Alors que le XXIe siècle est souvent qualifié de « siècle asiatique », la région Asie-Pacifique est devenue un véritable laboratoire de la diplomatie internationale. Les grandes puissances mondiales – États-Unis, Chine, Russie – se disputent l’influence dans ce vaste espace, tandis que les acteurs régionaux – Japon, Inde, Australie – cherchent à peser sur les équilibres géopolitiques. Dans ce contexte complexe et mouvant, comment se dessine le nouvel ordre diplomatique en Asie-Pacifique ?
L’émergence de la Chine comme acteur clé de la diplomatie régionale
Depuis le début du XXIe siècle, la montée en puissance économique et militaire de la Chine a profondément modifié les rapports de force dans la région. Pékin s’affirme désormais comme un interlocuteur incontournable et multiplie les initiatives diplomatiques pour étendre son influence. Le principal vecteur de cette politique est le projet des Nouvelles Routes de la Soie, lancé en 2013 par le président Xi Jinping. Ce vaste programme d’investissements vise à promouvoir les infrastructures et les échanges entre l’Asie, l’Europe et l’Afrique.
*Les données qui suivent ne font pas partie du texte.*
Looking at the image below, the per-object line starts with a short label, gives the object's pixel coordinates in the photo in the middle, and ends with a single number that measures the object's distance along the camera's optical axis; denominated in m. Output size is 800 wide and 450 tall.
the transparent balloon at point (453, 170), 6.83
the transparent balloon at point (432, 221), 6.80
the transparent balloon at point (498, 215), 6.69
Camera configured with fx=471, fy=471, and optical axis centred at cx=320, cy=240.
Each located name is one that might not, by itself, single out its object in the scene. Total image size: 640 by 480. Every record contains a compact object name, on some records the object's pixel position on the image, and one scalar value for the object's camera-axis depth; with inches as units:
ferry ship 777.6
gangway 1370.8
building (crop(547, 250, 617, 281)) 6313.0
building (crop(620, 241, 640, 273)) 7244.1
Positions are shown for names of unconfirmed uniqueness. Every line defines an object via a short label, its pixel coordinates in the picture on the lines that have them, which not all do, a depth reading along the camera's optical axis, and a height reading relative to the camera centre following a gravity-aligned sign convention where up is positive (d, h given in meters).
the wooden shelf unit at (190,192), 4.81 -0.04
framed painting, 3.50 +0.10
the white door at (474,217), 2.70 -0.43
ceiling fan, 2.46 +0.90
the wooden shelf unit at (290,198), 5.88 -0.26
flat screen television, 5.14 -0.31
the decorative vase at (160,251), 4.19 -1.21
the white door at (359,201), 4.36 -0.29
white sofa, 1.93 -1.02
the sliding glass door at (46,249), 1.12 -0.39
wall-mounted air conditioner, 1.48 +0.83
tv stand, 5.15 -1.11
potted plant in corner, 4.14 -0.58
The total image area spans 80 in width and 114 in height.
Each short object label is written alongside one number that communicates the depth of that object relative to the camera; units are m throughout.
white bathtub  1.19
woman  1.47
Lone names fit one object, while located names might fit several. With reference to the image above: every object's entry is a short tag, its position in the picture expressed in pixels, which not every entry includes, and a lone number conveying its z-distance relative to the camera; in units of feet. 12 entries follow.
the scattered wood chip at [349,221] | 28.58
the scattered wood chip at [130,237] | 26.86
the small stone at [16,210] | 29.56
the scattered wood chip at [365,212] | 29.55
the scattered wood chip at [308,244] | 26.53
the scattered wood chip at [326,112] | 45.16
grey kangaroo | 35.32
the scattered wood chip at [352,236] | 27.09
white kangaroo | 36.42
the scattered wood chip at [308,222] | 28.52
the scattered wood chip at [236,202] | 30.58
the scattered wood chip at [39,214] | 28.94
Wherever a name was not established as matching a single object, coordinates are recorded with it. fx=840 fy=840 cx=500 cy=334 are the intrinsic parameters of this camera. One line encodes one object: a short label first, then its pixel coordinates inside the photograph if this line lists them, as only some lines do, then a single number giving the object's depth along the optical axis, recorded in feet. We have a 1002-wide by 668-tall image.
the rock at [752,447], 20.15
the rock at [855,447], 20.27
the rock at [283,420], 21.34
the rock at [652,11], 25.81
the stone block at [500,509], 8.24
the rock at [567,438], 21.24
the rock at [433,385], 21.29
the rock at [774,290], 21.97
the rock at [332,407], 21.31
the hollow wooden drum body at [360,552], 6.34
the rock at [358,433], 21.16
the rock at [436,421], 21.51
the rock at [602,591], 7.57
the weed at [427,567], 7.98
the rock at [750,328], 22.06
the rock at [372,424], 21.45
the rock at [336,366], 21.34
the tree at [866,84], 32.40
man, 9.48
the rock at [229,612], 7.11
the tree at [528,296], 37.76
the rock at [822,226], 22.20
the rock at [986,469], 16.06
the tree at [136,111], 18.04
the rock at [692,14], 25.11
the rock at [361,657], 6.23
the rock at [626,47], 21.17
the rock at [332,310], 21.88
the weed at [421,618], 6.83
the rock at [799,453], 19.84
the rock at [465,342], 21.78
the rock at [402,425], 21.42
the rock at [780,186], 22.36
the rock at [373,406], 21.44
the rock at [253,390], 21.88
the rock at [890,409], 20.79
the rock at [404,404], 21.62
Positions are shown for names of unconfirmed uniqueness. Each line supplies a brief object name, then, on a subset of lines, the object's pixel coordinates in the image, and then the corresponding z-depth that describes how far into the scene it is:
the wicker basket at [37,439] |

La diplomatie chinoise se caractérise également par une approche bilatérale privilégiant les relations avec ses voisins asiatiques. Ainsi, Pékin a noué des partenariats stratégiques avec la Russie, l’Inde et les pays d’Asie du Sud-Est, tout en cherchant à résoudre pacifiquement les différends territoriaux qui l’opposent à certains d’entre eux. Par ailleurs, la Chine joue un rôle de médiateur dans les crises régionales, comme celle de la péninsule coréenne.
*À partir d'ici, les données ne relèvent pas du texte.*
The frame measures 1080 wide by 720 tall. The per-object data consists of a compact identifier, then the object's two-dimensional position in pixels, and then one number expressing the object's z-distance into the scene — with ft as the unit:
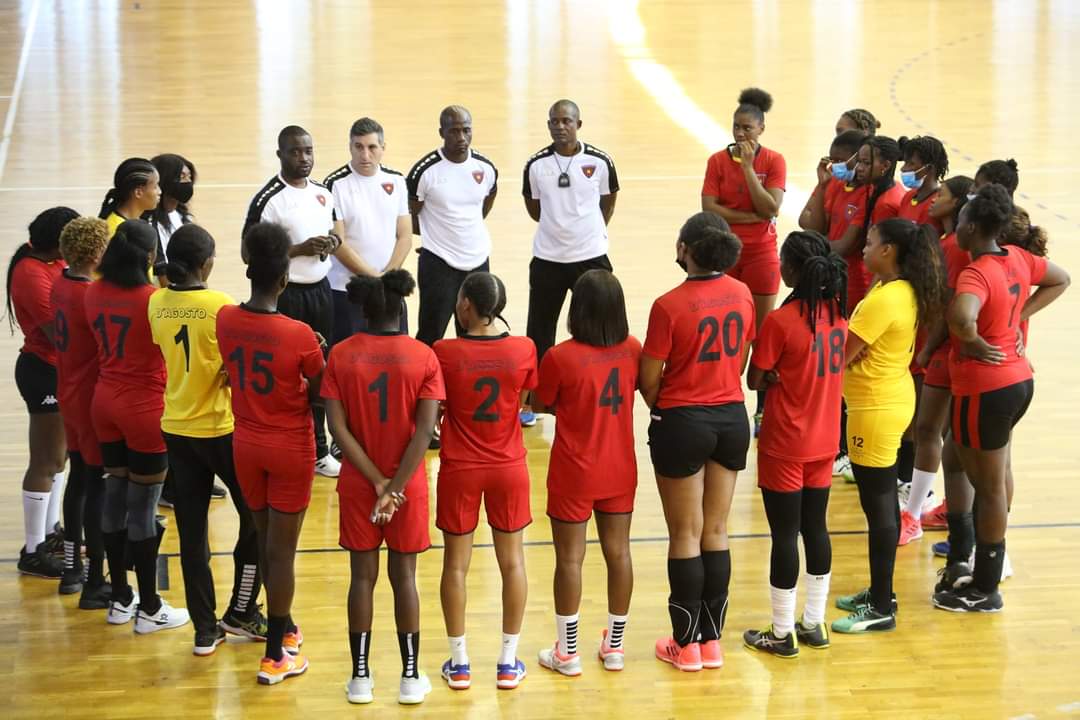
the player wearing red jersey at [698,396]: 33.78
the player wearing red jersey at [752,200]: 51.42
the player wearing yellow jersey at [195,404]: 34.63
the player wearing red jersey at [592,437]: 33.40
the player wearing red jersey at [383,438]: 32.30
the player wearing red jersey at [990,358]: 36.73
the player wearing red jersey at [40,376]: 39.29
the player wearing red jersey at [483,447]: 32.91
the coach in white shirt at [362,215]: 49.88
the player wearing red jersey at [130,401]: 35.83
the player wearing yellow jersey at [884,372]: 36.01
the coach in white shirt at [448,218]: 52.22
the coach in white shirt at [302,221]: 46.09
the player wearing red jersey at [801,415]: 34.37
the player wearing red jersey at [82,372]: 37.27
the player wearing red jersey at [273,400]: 32.96
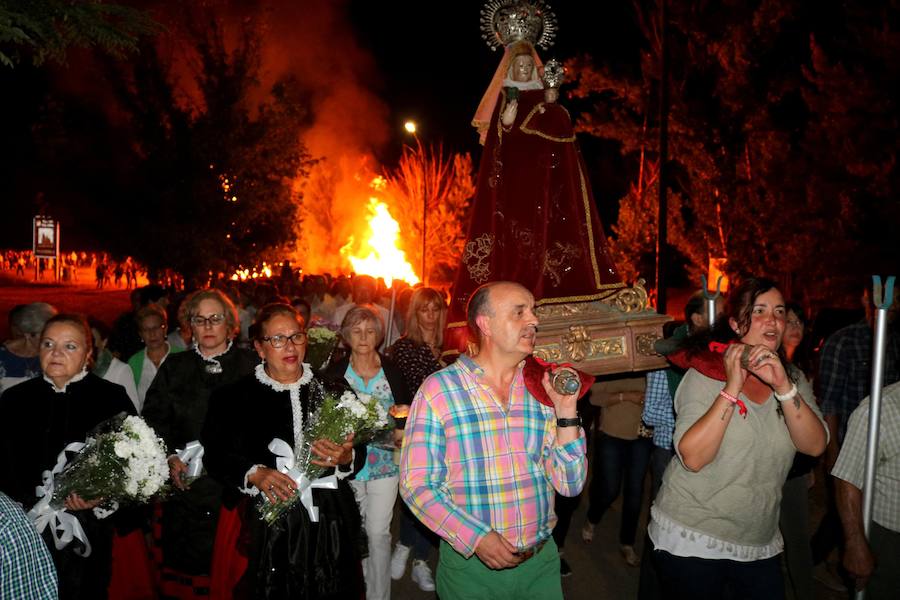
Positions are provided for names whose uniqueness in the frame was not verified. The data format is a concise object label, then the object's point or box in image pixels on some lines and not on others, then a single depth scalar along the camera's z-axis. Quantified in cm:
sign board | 1498
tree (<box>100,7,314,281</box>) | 1808
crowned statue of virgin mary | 525
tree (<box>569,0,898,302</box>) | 1473
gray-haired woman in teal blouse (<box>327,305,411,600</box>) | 523
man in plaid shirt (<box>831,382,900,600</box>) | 366
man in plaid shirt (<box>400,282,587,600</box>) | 319
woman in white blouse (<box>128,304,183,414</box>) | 682
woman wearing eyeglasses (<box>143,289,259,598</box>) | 462
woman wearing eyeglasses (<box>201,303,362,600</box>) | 386
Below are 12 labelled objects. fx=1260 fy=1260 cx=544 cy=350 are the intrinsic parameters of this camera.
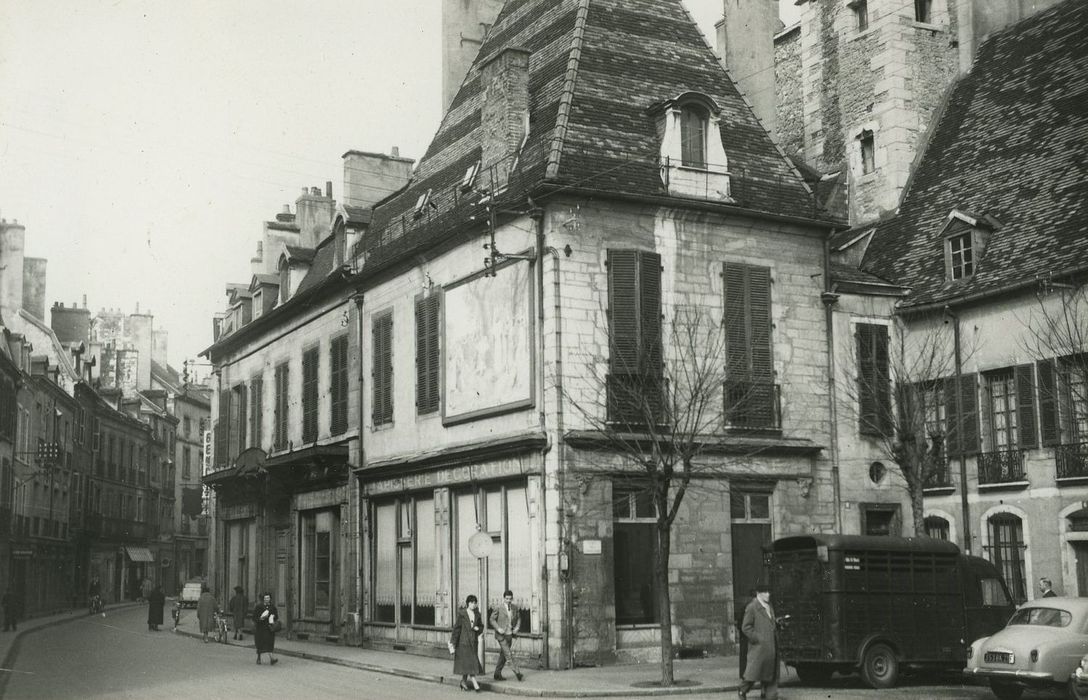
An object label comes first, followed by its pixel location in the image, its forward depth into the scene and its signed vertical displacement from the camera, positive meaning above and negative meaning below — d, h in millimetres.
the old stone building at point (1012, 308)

Les États-Unis et leur « pivot » vers l’Asie
Sous l’impulsion de Barack Obama, les États-Unis ont cherché à réorienter leur politique étrangère vers la région Asie-Pacifique, afin de contrer l’influence grandissante de la Chine. Ce « pivot » (ou « rebalancing ») s’est traduit par un renforcement de la présence militaire américaine et le développement d’alliances avec des pays tels que le Japon, l’Australie ou encore l’Inde. L’objectif était également de promouvoir un système régional fondé sur les règles du droit international et le libre-échange.
Cependant, cette stratégie a connu des revers importants sous la présidence de Donald Trump, notamment avec le retrait des États-Unis du Partenariat transpacifique (TPP) en 2017. Le discours protectionniste et unilatéraliste de Trump a suscité des interrogations sur l’engagement américain en Asie-Pacifique, d’autant plus que Pékin a profité de cette occasion pour promouvoir sa propre vision de l’ordre économique régional, notamment à travers l’accord de partenariat économique régional global (RCEP).
Les acteurs régionaux en quête d’autonomie
Face aux ambitions des grandes puissances mondiales, les acteurs régionaux cherchent à préserver et renforcer leur autonomie diplomatique. Le Japon, qui demeure un allié fidèle des États-Unis, a ainsi multiplié les initiatives pour se positionner comme un acteur incontournable sur la scène asiatique. Sous la direction du Premier ministre Shinzō Abe, Tokyo a renforcé sa coopération avec l’Inde et l’Australie, tout en développant un « arc de liberté et de prospérité » autour de la Chine.
L’Inde, quant à elle, cherche à affirmer son statut de grande puissance émergente et à peser sur les équilibres géopolitiques régionaux. New Delhi entretient des relations complexes avec Pékin, entre rivalité stratégique et coopération économique. En parallèle, l’Inde s’est rapprochée des États-Unis et du Japon, notamment dans le cadre du dialogue quadrilatéral pour la sécurité en Asie-Pacifique (Quad), qui inclut également l’Australie.
Le rôle des institutions multilatérales et des mécanismes de coopération régionale
Dans cet environnement incertain, les institutions multilatérales et les mécanismes de coopération régionale jouent un rôle crucial pour faciliter le dialogue et la concertation entre les différents acteurs. L’Association des nations de l’Asie du Sud-Est (ASEAN) constitue ainsi un espace de discussion privilégié pour les questions de sécurité et de développement. Par ailleurs, des forums tels que l’APEC (Coopération économique Asie-Pacifique) ou le Sommet de l’Asie de l’Est contribuent à renforcer la confiance et à promouvoir des projets communs.
En dépit des rivalités et des tensions qui traversent la région, la diplomatie en Asie-Pacifique se caractérise donc par une certaine dynamique d’intégration et de coopération, qui témoigne de la volonté des acteurs locaux et internationaux de construire un nouvel ordre mondial plus équilibré et plus stable.